** Opening Records for this task block **
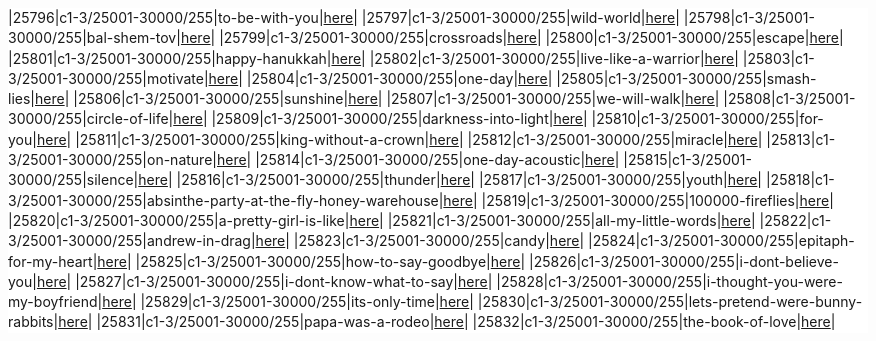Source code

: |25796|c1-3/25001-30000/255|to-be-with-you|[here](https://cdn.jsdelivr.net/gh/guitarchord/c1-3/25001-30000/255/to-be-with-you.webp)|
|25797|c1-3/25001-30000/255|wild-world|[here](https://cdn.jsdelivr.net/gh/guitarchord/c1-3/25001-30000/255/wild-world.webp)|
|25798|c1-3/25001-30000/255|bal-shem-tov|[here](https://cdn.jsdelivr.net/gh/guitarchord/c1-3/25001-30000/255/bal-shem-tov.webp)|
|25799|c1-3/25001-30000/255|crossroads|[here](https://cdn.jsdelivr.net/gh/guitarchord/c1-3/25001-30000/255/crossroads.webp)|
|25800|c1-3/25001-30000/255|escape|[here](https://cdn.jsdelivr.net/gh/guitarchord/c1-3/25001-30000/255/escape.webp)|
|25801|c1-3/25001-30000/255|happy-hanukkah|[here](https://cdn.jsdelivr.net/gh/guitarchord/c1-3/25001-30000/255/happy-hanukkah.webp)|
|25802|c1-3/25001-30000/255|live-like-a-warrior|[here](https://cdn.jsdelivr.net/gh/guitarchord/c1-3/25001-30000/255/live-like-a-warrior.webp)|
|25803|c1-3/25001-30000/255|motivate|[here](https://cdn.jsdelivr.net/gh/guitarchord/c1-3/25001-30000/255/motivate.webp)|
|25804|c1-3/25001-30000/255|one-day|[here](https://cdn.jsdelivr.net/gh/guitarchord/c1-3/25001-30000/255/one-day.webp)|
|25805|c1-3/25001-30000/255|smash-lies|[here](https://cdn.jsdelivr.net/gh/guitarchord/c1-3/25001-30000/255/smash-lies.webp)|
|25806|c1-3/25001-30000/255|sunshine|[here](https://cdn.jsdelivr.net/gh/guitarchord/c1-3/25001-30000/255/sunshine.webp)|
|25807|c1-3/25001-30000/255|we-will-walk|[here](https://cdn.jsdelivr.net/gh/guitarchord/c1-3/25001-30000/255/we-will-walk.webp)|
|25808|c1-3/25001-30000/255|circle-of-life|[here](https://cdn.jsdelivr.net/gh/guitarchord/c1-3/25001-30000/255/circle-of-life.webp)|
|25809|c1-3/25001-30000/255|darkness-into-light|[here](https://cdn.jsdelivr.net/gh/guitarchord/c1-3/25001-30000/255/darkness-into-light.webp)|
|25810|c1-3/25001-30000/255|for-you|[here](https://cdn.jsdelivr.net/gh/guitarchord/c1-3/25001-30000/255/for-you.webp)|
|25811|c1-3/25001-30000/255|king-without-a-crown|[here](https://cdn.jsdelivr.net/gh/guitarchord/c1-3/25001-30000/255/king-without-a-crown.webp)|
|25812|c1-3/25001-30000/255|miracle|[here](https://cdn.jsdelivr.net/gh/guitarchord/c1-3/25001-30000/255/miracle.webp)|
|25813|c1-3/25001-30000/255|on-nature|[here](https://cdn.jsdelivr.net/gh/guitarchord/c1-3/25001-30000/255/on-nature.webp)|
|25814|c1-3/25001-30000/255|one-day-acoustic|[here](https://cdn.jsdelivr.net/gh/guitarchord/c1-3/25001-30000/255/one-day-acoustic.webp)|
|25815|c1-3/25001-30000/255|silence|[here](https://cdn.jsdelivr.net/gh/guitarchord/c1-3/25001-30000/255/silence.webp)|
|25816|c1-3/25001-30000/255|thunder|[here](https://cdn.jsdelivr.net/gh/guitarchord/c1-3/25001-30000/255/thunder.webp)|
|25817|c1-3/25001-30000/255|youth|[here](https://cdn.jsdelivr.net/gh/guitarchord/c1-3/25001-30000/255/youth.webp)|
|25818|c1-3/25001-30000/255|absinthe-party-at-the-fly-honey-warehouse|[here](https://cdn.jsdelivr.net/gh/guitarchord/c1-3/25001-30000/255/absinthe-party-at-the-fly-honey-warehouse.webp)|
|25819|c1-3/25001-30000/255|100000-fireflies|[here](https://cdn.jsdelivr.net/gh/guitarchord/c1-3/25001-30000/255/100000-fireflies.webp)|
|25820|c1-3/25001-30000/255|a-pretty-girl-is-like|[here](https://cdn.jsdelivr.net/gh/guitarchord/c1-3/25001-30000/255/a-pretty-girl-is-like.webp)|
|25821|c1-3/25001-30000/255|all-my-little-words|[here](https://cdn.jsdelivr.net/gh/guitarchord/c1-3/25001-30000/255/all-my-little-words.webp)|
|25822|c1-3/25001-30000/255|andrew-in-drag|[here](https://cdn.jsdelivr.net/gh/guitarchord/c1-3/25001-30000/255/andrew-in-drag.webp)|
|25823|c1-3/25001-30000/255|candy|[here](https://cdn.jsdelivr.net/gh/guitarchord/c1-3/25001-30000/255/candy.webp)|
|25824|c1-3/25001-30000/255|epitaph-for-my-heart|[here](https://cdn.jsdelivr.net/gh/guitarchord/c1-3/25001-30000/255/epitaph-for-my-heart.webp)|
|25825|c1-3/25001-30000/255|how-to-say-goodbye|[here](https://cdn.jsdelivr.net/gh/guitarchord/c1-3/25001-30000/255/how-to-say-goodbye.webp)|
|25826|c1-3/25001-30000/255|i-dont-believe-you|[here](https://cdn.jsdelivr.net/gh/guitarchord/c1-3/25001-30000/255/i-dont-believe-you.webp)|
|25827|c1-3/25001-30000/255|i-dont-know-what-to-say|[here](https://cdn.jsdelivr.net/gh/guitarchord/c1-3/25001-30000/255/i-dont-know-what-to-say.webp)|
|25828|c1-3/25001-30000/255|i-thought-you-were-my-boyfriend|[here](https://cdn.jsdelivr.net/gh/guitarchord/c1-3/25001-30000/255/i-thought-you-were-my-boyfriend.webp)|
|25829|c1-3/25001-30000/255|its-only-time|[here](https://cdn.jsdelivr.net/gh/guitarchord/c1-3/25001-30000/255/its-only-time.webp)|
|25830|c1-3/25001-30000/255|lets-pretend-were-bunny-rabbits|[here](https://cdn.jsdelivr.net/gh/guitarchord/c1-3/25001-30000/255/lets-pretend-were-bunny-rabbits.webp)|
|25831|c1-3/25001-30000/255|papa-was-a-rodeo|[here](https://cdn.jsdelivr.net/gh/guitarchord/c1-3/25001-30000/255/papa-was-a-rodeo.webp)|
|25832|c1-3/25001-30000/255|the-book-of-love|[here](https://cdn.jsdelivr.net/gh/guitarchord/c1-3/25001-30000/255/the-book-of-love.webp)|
** Closing Records for this task block **
▶ _Work to be completed_
What is needed is the full material, retyped unchanged, with no pictures in it.

▶ _Answer to the problem_
Source code

: |25796|c1-3/25001-30000/255|to-be-with-you|[here](https://cdn.jsdelivr.net/gh/guitarchord/c1-3/25001-30000/255/to-be-with-you.webp)|
|25797|c1-3/25001-30000/255|wild-world|[here](https://cdn.jsdelivr.net/gh/guitarchord/c1-3/25001-30000/255/wild-world.webp)|
|25798|c1-3/25001-30000/255|bal-shem-tov|[here](https://cdn.jsdelivr.net/gh/guitarchord/c1-3/25001-30000/255/bal-shem-tov.webp)|
|25799|c1-3/25001-30000/255|crossroads|[here](https://cdn.jsdelivr.net/gh/guitarchord/c1-3/25001-30000/255/crossroads.webp)|
|25800|c1-3/25001-30000/255|escape|[here](https://cdn.jsdelivr.net/gh/guitarchord/c1-3/25001-30000/255/escape.webp)|
|25801|c1-3/25001-30000/255|happy-hanukkah|[here](https://cdn.jsdelivr.net/gh/guitarchord/c1-3/25001-30000/255/happy-hanukkah.webp)|
|25802|c1-3/25001-30000/255|live-like-a-warrior|[here](https://cdn.jsdelivr.net/gh/guitarchord/c1-3/25001-30000/255/live-like-a-warrior.webp)|
|25803|c1-3/25001-30000/255|motivate|[here](https://cdn.jsdelivr.net/gh/guitarchord/c1-3/25001-30000/255/motivate.webp)|
|25804|c1-3/25001-30000/255|one-day|[here](https://cdn.jsdelivr.net/gh/guitarchord/c1-3/25001-30000/255/one-day.webp)|
|25805|c1-3/25001-30000/255|smash-lies|[here](https://cdn.jsdelivr.net/gh/guitarchord/c1-3/25001-30000/255/smash-lies.webp)|
|25806|c1-3/25001-30000/255|sunshine|[here](https://cdn.jsdelivr.net/gh/guitarchord/c1-3/25001-30000/255/sunshine.webp)|
|25807|c1-3/25001-30000/255|we-will-walk|[here](https://cdn.jsdelivr.net/gh/guitarchord/c1-3/25001-30000/255/we-will-walk.webp)|
|25808|c1-3/25001-30000/255|circle-of-life|[here](https://cdn.jsdelivr.net/gh/guitarchord/c1-3/25001-30000/255/circle-of-life.webp)|
|25809|c1-3/25001-30000/255|darkness-into-light|[here](https://cdn.jsdelivr.net/gh/guitarchord/c1-3/25001-30000/255/darkness-into-light.webp)|
|25810|c1-3/25001-30000/255|for-you|[here](https://cdn.jsdelivr.net/gh/guitarchord/c1-3/25001-30000/255/for-you.webp)|
|25811|c1-3/25001-30000/255|king-without-a-crown|[here](https://cdn.jsdelivr.net/gh/guitarchord/c1-3/25001-30000/255/king-without-a-crown.webp)|
|25812|c1-3/25001-30000/255|miracle|[here](https://cdn.jsdelivr.net/gh/guitarchord/c1-3/25001-30000/255/miracle.webp)|
|25813|c1-3/25001-30000/255|on-nature|[here](https://cdn.jsdelivr.net/gh/guitarchord/c1-3/25001-30000/255/on-nature.webp)|
|25814|c1-3/25001-30000/255|one-day-acoustic|[here](https://cdn.jsdelivr.net/gh/guitarchord/c1-3/25001-30000/255/one-day-acoustic.webp)|
|25815|c1-3/25001-30000/255|silence|[here](https://cdn.jsdelivr.net/gh/guitarchord/c1-3/25001-30000/255/silence.webp)|
|25816|c1-3/25001-30000/255|thunder|[here](https://cdn.jsdelivr.net/gh/guitarchord/c1-3/25001-30000/255/thunder.webp)|
|25817|c1-3/25001-30000/255|youth|[here](https://cdn.jsdelivr.net/gh/guitarchord/c1-3/25001-30000/255/youth.webp)|
|25818|c1-3/25001-30000/255|absinthe-party-at-the-fly-honey-warehouse|[here](https://cdn.jsdelivr.net/gh/guitarchord/c1-3/25001-30000/255/absinthe-party-at-the-fly-honey-warehouse.webp)|
|25819|c1-3/25001-30000/255|100000-fireflies|[here](https://cdn.jsdelivr.net/gh/guitarchord/c1-3/25001-30000/255/100000-fireflies.webp)|
|25820|c1-3/25001-30000/255|a-pretty-girl-is-like|[here](https://cdn.jsdelivr.net/gh/guitarchord/c1-3/25001-30000/255/a-pretty-girl-is-like.webp)|
|25821|c1-3/25001-30000/255|all-my-little-words|[here](https://cdn.jsdelivr.net/gh/guitarchord/c1-3/25001-30000/255/all-my-little-words.webp)|
|25822|c1-3/25001-30000/255|andrew-in-drag|[here](https://cdn.jsdelivr.net/gh/guitarchord/c1-3/25001-30000/255/andrew-in-drag.webp)|
|25823|c1-3/25001-30000/255|candy|[here](https://cdn.jsdelivr.net/gh/guitarchord/c1-3/25001-30000/255/candy.webp)|
|25824|c1-3/25001-30000/255|epitaph-for-my-heart|[here](https://cdn.jsdelivr.net/gh/guitarchord/c1-3/25001-30000/255/epitaph-for-my-heart.webp)|
|25825|c1-3/25001-30000/255|how-to-say-goodbye|[here](https://cdn.jsdelivr.net/gh/guitarchord/c1-3/25001-30000/255/how-to-say-goodbye.webp)|
|25826|c1-3/25001-30000/255|i-dont-believe-you|[here](https://cdn.jsdelivr.net/gh/guitarchord/c1-3/25001-30000/255/i-dont-believe-you.webp)|
|25827|c1-3/25001-30000/255|i-dont-know-what-to-say|[here](https://cdn.jsdelivr.net/gh/guitarchord/c1-3/25001-30000/255/i-dont-know-what-to-say.webp)|
|25828|c1-3/25001-30000/255|i-thought-you-were-my-boyfriend|[here](https://cdn.jsdelivr.net/gh/guitarchord/c1-3/25001-30000/255/i-thought-you-were-my-boyfriend.webp)|
|25829|c1-3/25001-30000/255|its-only-time|[here](https://cdn.jsdelivr.net/gh/guitarchord/c1-3/25001-30000/255/its-only-time.webp)|
|25830|c1-3/25001-30000/255|lets-pretend-were-bunny-rabbits|[here](https://cdn.jsdelivr.net/gh/guitarchord/c1-3/25001-30000/255/lets-pretend-were-bunny-rabbits.webp)|
|25831|c1-3/25001-30000/255|papa-was-a-rodeo|[here](https://cdn.jsdelivr.net/gh/guitarchord/c1-3/25001-30000/255/papa-was-a-rodeo.webp)|
|25832|c1-3/25001-30000/255|the-book-of-love|[here](https://cdn.jsdelivr.net/gh/guitarchord/c1-3/25001-30000/255/the-book-of-love.webp)|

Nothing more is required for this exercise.